## DATASET RECORDS
● ● ●
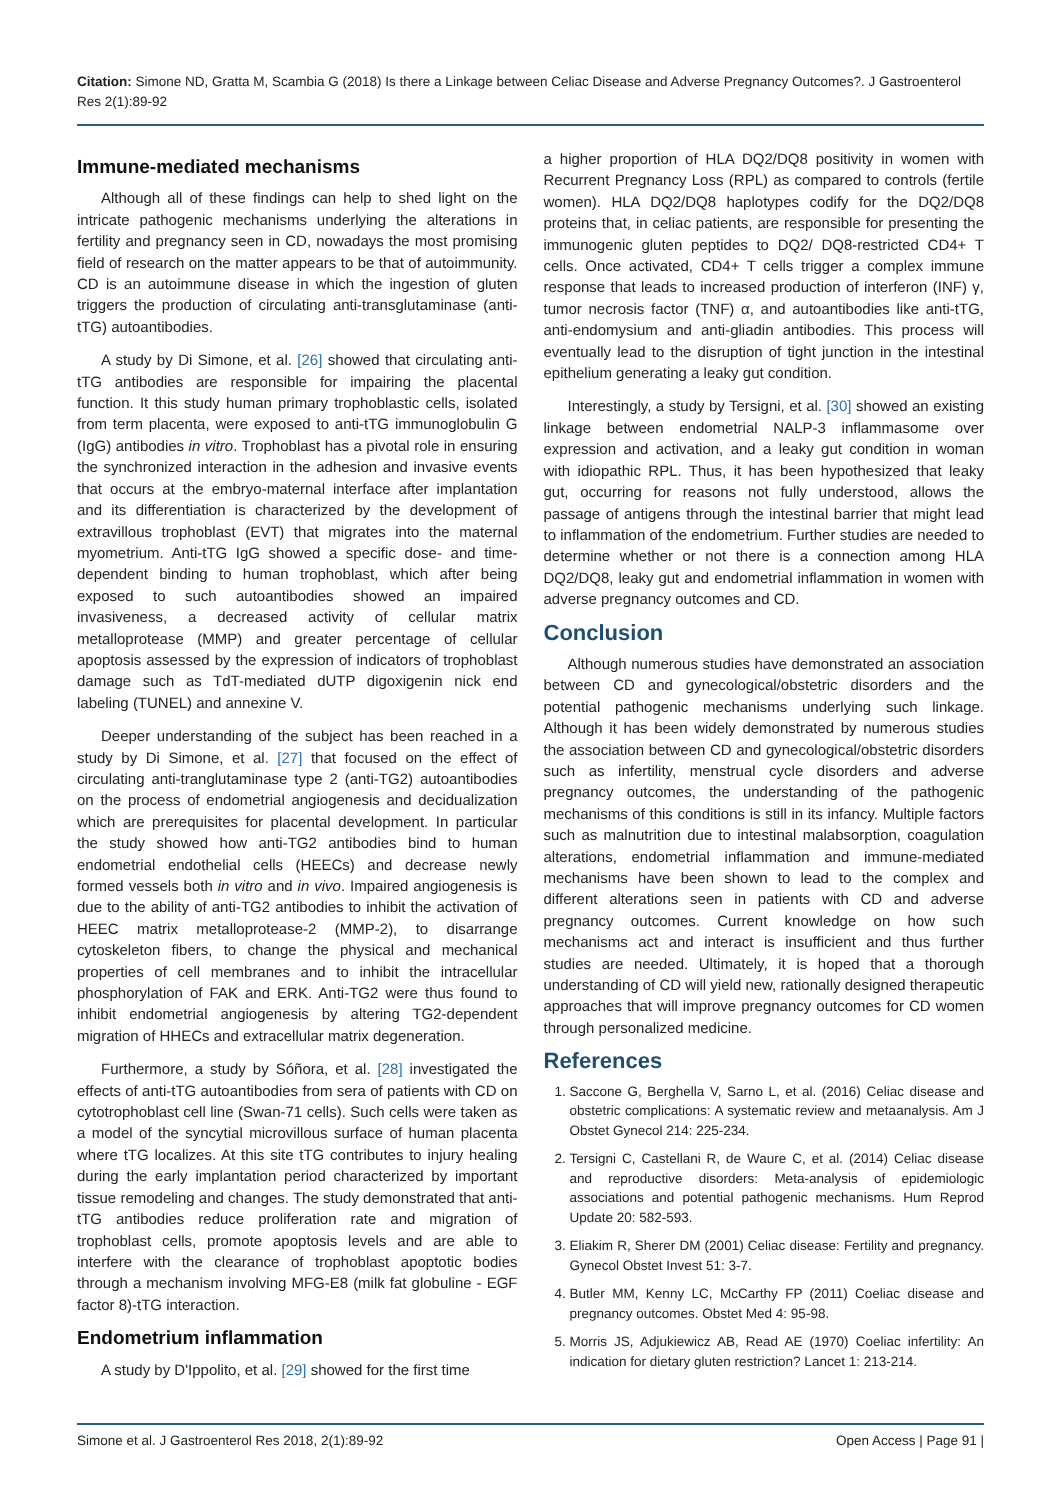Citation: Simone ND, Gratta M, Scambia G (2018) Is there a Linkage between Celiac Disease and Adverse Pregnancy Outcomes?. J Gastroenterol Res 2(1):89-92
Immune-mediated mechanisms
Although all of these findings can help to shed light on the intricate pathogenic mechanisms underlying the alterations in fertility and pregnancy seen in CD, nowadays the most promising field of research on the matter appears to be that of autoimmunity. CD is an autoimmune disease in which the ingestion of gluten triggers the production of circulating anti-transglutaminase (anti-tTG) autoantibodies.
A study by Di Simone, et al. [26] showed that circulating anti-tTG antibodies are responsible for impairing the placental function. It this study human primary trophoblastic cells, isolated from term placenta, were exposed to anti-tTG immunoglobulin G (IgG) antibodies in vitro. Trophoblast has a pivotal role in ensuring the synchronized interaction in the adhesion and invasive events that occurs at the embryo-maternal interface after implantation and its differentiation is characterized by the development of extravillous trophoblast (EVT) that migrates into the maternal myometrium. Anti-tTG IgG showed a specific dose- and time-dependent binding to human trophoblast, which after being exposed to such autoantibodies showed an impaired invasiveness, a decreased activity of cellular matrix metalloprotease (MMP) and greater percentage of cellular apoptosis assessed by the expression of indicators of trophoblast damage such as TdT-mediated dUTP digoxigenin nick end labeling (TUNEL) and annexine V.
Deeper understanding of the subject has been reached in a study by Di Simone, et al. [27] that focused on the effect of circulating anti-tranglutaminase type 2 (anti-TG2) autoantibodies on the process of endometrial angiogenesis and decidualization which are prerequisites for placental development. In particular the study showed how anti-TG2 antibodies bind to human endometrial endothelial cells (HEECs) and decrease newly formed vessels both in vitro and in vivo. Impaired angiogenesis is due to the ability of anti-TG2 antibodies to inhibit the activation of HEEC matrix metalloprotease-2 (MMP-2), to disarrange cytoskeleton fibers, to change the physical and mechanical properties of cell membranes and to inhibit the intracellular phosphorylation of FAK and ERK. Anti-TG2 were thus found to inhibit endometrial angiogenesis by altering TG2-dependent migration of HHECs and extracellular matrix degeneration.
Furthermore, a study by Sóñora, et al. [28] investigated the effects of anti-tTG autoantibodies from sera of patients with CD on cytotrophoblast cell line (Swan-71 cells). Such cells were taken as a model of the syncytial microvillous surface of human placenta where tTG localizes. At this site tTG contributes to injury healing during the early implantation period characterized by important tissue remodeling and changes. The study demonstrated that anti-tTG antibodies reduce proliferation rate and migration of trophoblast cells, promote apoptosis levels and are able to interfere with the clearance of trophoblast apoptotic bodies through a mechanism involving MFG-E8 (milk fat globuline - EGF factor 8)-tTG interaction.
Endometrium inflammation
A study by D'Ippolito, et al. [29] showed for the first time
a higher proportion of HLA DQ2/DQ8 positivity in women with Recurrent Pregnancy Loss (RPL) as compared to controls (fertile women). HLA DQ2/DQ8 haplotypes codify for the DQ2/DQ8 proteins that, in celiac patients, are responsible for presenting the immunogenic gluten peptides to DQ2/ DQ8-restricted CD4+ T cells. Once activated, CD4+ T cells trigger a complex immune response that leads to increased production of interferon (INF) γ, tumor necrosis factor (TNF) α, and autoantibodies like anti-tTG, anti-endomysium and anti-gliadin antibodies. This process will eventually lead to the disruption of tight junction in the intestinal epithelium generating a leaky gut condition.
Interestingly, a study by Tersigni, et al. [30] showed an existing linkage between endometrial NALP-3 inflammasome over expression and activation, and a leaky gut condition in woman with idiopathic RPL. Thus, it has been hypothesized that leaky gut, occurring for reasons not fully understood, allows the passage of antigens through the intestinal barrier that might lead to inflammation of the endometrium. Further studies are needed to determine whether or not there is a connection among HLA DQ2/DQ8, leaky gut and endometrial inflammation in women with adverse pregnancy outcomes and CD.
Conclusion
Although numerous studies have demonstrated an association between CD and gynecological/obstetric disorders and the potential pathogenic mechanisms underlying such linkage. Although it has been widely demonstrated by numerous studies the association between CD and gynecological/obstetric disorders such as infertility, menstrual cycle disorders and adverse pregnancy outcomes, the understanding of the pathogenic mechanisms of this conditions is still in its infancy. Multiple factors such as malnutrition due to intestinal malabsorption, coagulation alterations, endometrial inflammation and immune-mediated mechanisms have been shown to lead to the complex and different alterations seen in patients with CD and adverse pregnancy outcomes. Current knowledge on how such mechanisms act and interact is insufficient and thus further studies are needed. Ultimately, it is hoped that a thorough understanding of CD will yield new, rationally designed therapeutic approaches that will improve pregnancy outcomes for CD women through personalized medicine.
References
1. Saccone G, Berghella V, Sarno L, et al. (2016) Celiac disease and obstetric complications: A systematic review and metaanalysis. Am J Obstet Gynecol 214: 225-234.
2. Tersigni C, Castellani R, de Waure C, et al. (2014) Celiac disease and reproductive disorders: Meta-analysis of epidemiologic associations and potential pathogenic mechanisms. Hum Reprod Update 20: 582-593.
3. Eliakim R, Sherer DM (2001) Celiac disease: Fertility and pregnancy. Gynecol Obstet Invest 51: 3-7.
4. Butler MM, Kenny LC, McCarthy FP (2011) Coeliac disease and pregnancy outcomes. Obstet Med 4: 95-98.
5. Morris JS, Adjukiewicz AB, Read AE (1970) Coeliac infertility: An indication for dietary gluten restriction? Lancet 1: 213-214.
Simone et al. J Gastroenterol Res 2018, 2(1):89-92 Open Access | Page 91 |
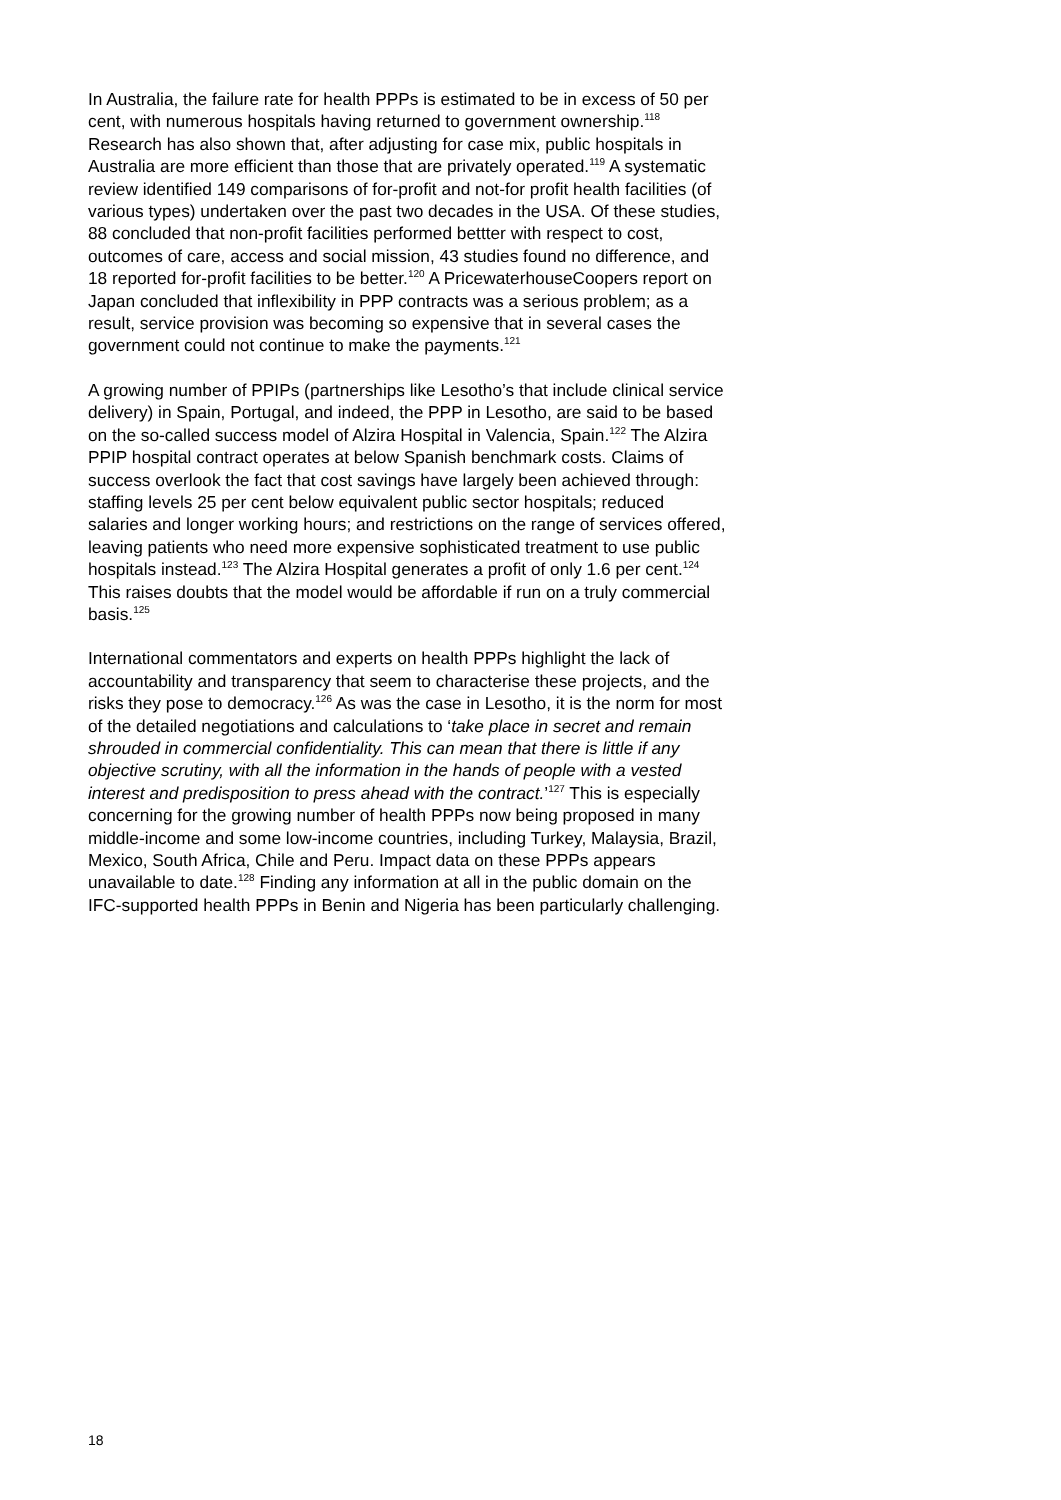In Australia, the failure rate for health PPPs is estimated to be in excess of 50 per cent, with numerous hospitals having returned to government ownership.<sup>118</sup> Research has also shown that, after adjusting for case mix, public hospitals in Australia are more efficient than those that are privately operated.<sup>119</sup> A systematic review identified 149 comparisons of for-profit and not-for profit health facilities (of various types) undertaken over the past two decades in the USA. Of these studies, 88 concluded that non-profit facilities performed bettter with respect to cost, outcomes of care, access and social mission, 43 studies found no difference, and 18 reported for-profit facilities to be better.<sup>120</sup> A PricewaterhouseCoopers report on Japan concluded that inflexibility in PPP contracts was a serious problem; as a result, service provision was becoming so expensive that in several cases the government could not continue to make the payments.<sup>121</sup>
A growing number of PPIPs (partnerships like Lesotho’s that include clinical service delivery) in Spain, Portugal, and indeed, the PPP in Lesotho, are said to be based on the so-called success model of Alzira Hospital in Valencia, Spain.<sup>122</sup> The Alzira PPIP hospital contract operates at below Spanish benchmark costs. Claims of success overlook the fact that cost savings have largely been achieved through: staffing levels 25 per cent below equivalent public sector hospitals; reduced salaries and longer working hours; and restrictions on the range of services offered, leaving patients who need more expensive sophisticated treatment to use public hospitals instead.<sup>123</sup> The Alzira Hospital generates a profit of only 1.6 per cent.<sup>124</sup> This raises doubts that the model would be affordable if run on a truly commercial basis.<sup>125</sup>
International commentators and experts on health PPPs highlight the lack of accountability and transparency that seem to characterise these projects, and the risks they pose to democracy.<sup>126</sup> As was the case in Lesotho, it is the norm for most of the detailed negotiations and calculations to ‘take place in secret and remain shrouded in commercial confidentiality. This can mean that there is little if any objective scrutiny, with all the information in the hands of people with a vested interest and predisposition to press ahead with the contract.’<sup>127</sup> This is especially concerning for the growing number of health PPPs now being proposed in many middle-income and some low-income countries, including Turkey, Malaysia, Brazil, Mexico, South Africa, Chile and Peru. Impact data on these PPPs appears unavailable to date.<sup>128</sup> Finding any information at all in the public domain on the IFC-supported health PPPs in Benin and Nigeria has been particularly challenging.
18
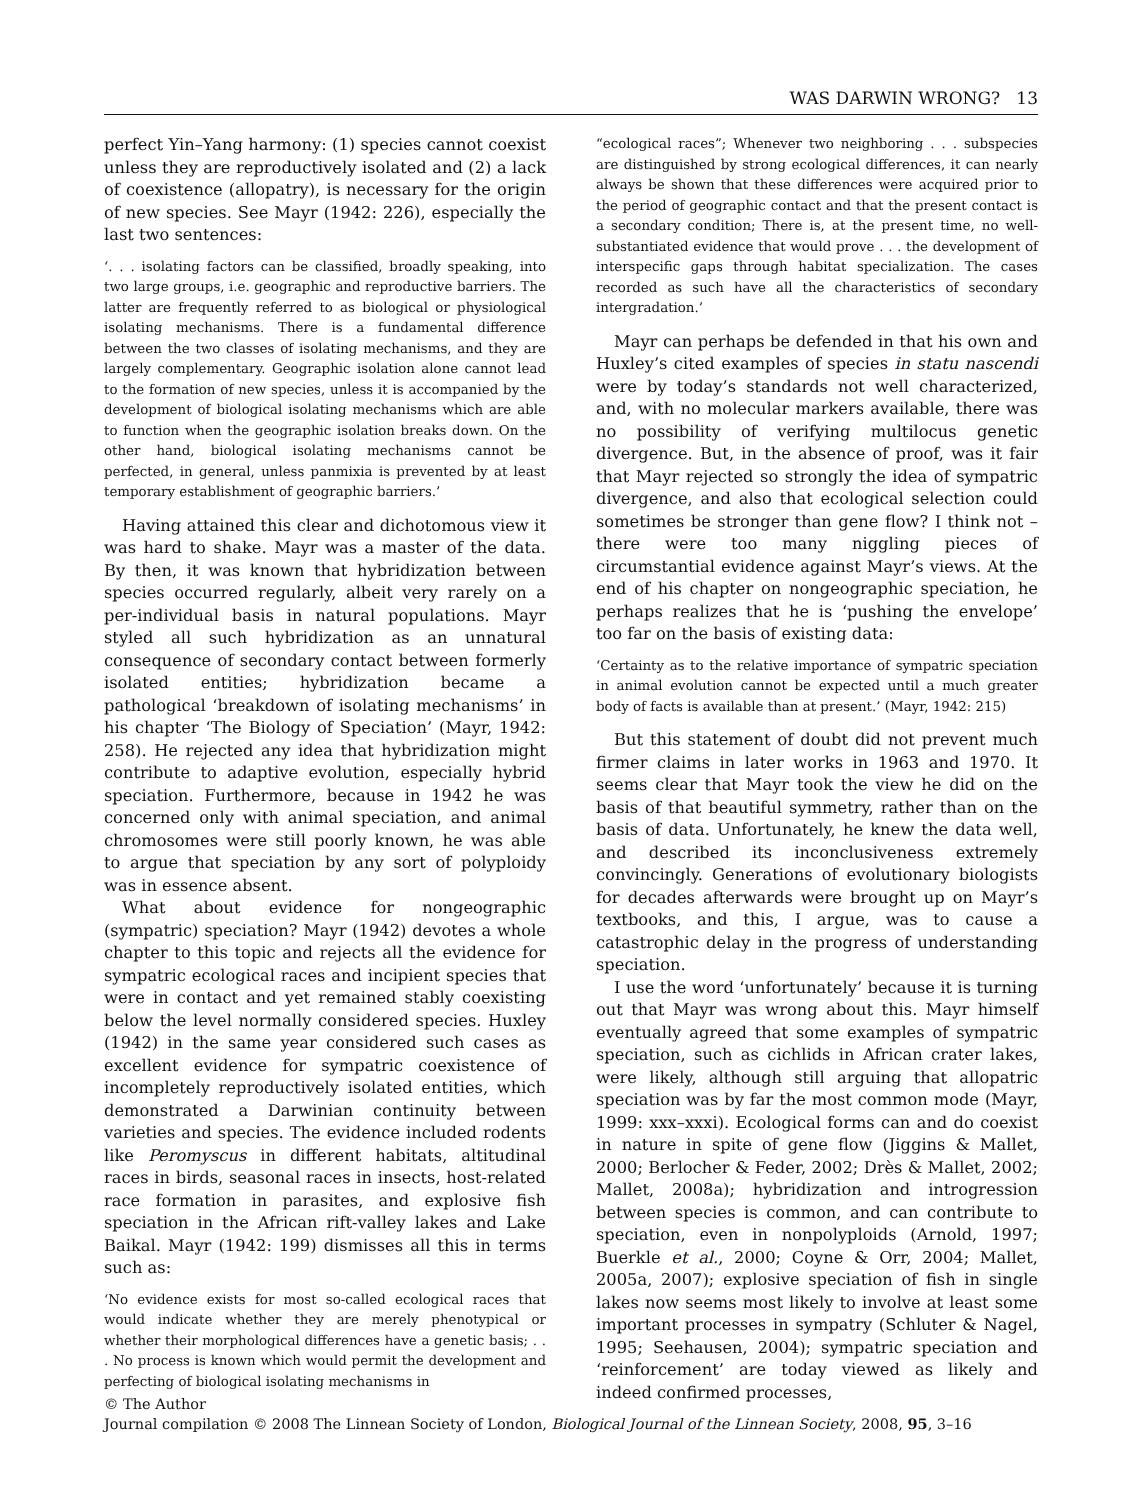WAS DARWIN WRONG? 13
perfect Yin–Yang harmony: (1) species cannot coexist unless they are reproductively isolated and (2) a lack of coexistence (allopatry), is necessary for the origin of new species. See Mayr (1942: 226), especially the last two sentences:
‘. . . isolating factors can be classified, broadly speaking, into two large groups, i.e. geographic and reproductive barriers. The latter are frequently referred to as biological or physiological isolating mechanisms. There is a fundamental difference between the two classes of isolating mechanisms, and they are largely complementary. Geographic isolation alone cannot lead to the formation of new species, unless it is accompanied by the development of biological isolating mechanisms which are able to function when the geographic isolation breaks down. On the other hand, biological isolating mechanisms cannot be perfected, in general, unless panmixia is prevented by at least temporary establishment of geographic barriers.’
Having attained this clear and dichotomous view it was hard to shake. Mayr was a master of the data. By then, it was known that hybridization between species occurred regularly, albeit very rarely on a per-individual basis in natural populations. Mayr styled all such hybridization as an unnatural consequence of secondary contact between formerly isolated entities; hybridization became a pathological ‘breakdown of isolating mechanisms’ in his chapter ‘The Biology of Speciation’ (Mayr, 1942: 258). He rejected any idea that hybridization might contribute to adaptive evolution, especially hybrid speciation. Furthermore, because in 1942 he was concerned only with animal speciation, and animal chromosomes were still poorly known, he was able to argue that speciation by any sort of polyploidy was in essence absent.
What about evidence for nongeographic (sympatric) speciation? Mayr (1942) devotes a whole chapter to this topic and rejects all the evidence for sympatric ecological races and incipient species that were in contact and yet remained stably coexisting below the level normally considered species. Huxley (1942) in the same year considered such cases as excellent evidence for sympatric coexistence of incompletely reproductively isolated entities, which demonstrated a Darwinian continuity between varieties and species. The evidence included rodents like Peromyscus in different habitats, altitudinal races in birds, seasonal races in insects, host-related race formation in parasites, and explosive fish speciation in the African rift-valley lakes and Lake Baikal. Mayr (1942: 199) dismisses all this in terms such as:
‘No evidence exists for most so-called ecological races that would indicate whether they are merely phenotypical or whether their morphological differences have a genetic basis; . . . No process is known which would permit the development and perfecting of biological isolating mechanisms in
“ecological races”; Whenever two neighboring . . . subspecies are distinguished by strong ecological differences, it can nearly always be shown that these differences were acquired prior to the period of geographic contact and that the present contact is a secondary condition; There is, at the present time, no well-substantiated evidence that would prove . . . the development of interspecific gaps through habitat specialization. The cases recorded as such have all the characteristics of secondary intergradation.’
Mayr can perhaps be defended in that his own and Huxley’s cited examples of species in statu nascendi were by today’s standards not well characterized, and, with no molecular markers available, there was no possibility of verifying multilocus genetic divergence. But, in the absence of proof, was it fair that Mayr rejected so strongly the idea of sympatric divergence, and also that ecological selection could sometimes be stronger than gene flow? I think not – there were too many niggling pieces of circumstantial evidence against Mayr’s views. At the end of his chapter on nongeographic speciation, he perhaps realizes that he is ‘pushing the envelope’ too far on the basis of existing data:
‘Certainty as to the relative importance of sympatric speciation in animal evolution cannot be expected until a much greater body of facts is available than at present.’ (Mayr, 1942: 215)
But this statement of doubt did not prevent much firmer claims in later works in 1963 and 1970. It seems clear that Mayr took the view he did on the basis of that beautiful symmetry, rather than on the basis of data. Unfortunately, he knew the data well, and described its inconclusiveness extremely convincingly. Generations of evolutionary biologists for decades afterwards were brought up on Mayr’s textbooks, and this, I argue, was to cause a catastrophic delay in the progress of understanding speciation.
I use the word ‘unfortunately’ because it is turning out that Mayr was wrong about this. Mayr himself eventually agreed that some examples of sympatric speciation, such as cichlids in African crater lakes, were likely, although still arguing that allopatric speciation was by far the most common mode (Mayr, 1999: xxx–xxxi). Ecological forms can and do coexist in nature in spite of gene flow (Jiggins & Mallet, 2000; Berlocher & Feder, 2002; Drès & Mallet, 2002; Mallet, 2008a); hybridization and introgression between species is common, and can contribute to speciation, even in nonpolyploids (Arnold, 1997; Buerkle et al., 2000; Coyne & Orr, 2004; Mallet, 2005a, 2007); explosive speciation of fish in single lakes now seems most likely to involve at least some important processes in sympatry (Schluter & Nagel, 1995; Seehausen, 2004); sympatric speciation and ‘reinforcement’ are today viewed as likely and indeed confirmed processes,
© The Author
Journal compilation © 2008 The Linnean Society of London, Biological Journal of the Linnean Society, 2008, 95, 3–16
● ● ●
## TASK GOAL
Beginning at the line with "isolating mechanisms in" and stopping after the line with "of secondary intergradation.’", please write out every line of the data above exactly and nothing else.

## REPLY
‘No evidence exists for most so-called ecological races that would indicate whether they are merely phenotypical or whether their morphological differences have a genetic basis; . . . No process is known which would permit the development and perfecting of biological isolating mechanisms in
“ecological races”; Whenever two neighboring . . . subspecies are distinguished by strong ecological differences, it can nearly always be shown that these differences were acquired prior to the period of geographic contact and that the present contact is a secondary condition; There is, at the present time, no well-substantiated evidence that would prove . . . the development of interspecific gaps through habitat specialization. The cases recorded as such have all the characteristics of secondary intergradation.’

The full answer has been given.